HOCA-Bench: Beyond Semantic Perception to Predictive World Modeling via Hegelian Ontological-Causal Anomalies
Chang Liu, Yunfan Ye, Qingyang Zhou, Xichen Tan, Mengxuan Luo, Zhenyu Qiu, Wei Peng, Zhiping Cai
TL;DR
HOCA-Bench introduces a Hegelian framework for predictive world modeling by separating anomalies into Ontological (Being) and Causal (Essence) categories. Using adversarial generative videos, it builds a testbed of 1,439 videos with 3,470 QA pairs to probe Video-LMMs on existence maintenance and physical-law reasoning. Across 17 models, results show strong performance on ontological tasks but weaker performance on causal reasoning, with System-2 thinking improving but not eliminating the gap; the study formalizes this with the H-Index and demonstrates scaling and architecture effects.
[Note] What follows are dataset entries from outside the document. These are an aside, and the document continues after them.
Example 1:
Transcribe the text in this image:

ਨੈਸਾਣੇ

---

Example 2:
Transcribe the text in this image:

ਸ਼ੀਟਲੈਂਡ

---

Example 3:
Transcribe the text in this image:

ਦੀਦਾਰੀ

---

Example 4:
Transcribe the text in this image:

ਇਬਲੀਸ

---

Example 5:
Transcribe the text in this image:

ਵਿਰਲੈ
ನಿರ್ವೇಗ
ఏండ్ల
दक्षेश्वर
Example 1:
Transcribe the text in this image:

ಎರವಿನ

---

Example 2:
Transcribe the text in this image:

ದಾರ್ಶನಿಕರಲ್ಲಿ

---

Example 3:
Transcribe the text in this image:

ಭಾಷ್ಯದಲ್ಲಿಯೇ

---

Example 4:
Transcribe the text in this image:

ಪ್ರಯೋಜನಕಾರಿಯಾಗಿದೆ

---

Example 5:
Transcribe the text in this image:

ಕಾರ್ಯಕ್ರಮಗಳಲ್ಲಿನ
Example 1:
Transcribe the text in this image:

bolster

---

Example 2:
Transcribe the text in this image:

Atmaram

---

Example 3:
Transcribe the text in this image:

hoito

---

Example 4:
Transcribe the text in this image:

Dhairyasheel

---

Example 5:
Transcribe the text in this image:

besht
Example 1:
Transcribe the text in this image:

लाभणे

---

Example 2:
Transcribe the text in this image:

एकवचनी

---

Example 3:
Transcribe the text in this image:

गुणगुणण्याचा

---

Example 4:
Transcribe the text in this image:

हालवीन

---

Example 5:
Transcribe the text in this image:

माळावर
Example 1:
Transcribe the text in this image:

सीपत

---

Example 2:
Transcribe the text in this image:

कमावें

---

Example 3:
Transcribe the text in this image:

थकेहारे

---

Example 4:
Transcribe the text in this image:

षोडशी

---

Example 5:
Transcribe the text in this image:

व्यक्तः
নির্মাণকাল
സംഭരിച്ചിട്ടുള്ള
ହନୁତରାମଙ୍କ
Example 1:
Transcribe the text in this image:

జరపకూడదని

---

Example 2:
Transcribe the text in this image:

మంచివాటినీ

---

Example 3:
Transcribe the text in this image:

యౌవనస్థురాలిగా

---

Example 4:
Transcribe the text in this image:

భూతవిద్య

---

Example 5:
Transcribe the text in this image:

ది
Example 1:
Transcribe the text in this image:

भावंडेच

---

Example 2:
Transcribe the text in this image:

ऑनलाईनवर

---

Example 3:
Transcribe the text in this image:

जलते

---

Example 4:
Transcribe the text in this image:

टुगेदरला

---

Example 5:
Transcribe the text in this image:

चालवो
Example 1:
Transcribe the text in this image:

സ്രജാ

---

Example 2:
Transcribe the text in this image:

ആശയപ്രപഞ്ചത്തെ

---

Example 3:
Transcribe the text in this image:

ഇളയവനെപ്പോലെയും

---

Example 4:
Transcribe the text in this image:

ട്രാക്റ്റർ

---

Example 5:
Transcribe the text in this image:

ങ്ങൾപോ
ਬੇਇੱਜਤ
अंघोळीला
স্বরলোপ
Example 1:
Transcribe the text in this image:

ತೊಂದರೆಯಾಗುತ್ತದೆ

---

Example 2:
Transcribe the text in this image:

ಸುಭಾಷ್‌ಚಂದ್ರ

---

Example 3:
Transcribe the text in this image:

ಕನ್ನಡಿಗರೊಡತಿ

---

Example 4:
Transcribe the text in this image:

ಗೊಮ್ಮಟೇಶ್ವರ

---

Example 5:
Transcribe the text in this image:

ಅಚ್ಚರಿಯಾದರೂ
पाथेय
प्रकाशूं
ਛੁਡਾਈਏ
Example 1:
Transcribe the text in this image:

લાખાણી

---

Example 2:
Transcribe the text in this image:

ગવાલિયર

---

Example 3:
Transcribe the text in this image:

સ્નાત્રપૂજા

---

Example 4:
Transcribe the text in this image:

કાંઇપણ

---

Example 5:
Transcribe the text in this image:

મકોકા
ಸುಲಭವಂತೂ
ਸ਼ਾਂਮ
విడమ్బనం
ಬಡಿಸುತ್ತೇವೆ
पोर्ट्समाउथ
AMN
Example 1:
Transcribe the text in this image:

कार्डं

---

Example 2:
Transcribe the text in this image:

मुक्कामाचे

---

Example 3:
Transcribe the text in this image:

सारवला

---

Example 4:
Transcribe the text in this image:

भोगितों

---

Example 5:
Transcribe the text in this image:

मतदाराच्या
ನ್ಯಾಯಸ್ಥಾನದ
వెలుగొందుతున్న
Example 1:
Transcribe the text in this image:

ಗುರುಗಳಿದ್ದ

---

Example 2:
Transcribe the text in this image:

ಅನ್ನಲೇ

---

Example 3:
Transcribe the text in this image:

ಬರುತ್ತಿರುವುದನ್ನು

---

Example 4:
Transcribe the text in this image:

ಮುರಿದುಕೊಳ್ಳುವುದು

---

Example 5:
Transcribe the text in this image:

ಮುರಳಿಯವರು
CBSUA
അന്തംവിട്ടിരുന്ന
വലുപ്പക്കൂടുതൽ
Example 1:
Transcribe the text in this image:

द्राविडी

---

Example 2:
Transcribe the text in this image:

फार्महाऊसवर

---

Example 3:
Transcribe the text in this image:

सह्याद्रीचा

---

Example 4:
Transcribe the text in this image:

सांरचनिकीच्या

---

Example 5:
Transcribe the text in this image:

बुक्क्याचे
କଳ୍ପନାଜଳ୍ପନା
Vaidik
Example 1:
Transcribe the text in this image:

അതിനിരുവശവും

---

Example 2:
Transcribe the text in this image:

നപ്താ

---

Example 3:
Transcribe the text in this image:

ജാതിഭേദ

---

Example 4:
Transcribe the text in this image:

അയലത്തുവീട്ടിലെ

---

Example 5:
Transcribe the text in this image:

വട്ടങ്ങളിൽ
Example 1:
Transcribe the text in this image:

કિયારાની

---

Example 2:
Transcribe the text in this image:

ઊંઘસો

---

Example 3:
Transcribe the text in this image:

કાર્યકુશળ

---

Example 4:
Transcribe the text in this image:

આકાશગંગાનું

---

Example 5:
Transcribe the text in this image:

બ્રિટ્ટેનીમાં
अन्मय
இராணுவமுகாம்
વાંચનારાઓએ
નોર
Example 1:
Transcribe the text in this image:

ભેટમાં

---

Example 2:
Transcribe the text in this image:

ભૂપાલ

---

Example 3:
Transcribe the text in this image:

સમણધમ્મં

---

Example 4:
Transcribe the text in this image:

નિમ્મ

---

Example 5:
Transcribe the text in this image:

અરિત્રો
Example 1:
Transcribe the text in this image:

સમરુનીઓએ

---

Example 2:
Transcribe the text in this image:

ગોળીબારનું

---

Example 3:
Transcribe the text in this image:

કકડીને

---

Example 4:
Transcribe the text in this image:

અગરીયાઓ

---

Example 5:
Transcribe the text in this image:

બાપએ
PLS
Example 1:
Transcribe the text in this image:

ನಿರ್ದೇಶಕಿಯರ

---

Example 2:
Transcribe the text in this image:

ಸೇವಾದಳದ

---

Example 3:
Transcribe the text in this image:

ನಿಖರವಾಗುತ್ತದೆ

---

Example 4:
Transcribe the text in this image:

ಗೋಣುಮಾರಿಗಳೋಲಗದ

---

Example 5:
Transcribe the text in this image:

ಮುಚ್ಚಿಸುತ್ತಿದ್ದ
The work provides a diagnostic toolkit for advancing physical world modeling in video-language systems and outlines directions to close the gap between pattern recognition and physically grounded inference, with $H = \frac{1}{4}(S_{I}+S_{II}+S_{III}+S_{IV})$ as a key holistic metric.
Abstract
Video-LLMs have improved steadily on semantic perception, but they still fall short on predictive world modeling, which is central to physically grounded intelligence. We introduce HOCA-Bench, a benchmark that frames physical anomalies through a Hegelian lens. HOCA-Bench separates anomalies into two types: ontological anomalies, where an entity violates its own definition or persistence, and causal anomalies, where interactions violate physical relations. Using state-of-the-art generative video models as adversarial simulators, we build a testbed of 1,439 videos (3,470 QA pairs). Evaluations on 17 Video-LLMs show a clear cognitive lag: models often identify static ontological violations (e.g., shape mutations) but struggle with causal mechanisms (e.g., gravity or friction), with performance dropping by more than 20% on causal tasks. System-2 "Thinking" modes improve reasoning, but they do not close the gap, suggesting that current architectures recognize visual patterns more readily than they apply basic physical laws.